[Opening Data for this task section]

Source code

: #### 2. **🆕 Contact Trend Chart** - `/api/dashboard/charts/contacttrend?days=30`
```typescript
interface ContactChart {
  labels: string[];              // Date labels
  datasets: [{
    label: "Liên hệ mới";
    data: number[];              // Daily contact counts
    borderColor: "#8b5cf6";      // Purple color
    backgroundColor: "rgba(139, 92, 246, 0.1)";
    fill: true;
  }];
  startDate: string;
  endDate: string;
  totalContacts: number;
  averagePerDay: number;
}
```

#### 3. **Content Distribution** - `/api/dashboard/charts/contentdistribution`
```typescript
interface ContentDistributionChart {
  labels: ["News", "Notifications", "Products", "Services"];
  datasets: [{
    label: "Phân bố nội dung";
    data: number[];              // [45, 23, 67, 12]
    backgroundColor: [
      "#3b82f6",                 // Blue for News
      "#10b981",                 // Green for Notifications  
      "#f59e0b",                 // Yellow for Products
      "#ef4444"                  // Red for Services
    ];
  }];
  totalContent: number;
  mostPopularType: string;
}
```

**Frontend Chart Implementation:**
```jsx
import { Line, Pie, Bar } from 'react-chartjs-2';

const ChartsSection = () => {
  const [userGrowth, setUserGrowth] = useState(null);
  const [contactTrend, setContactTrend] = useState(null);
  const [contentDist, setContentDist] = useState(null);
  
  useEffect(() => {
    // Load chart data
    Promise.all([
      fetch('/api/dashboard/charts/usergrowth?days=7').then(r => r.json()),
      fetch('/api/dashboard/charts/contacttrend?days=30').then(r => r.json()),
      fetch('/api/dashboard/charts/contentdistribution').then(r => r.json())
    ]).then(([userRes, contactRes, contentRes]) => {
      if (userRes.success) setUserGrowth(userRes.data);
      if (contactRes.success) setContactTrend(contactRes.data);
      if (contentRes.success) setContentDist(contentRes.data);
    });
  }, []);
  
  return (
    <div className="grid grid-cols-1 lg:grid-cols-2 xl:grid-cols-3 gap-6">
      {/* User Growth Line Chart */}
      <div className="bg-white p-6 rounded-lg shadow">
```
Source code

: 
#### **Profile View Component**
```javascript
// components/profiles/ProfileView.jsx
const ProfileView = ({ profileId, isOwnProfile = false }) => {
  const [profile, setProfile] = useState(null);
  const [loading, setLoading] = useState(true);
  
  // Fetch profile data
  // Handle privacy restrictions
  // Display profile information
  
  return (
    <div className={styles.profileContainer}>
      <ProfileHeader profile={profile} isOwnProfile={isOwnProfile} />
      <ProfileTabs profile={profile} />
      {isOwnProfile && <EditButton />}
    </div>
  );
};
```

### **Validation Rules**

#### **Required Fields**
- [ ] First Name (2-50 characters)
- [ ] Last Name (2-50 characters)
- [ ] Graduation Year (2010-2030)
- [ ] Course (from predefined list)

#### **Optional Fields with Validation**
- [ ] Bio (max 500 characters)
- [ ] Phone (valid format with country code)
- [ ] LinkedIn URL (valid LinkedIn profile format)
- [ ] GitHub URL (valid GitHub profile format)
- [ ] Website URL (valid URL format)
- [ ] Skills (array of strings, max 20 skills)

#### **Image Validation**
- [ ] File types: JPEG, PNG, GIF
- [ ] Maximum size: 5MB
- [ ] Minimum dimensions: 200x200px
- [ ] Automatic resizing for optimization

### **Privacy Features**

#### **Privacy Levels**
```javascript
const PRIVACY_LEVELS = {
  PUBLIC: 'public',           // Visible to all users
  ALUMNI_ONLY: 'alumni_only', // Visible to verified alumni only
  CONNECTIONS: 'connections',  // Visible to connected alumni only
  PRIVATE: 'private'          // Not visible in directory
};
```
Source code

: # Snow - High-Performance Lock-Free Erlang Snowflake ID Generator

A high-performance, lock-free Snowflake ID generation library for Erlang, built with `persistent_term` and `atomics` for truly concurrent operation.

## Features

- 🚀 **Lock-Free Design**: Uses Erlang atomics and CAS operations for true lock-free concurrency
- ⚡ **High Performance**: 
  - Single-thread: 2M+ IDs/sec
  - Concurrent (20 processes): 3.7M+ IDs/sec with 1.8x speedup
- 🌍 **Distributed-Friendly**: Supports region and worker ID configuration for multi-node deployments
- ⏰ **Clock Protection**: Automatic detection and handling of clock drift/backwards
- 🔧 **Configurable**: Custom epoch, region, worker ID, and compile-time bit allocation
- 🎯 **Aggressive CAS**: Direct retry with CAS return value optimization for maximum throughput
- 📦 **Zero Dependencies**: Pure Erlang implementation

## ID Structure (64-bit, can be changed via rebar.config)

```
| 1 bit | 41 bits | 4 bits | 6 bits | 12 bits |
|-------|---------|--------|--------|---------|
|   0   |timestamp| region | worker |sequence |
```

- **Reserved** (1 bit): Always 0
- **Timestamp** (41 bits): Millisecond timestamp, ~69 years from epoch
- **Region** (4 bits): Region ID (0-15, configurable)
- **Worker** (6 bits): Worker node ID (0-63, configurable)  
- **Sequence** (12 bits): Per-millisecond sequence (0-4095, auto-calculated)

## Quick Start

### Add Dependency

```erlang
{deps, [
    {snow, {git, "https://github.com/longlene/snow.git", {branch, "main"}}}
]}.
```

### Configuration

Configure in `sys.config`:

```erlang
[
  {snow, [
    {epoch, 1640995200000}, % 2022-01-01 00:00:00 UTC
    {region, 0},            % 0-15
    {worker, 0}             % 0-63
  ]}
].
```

[Closing Data for this task section]

Work item: Wherever the string "with" occurs in the listing, return the line it sits on.

Solution below:
#### **Optional Fields with Validation**
- [ ] Phone (valid format with country code)
A high-performance, lock-free Snowflake ID generation library for Erlang, built with `persistent_term` and `atomics` for truly concurrent operation.
  - Concurrent (20 processes): 3.7M+ IDs/sec with 1.8x speedup
- 🎯 **Aggressive CAS**: Direct retry with CAS return value optimization for maximum throughput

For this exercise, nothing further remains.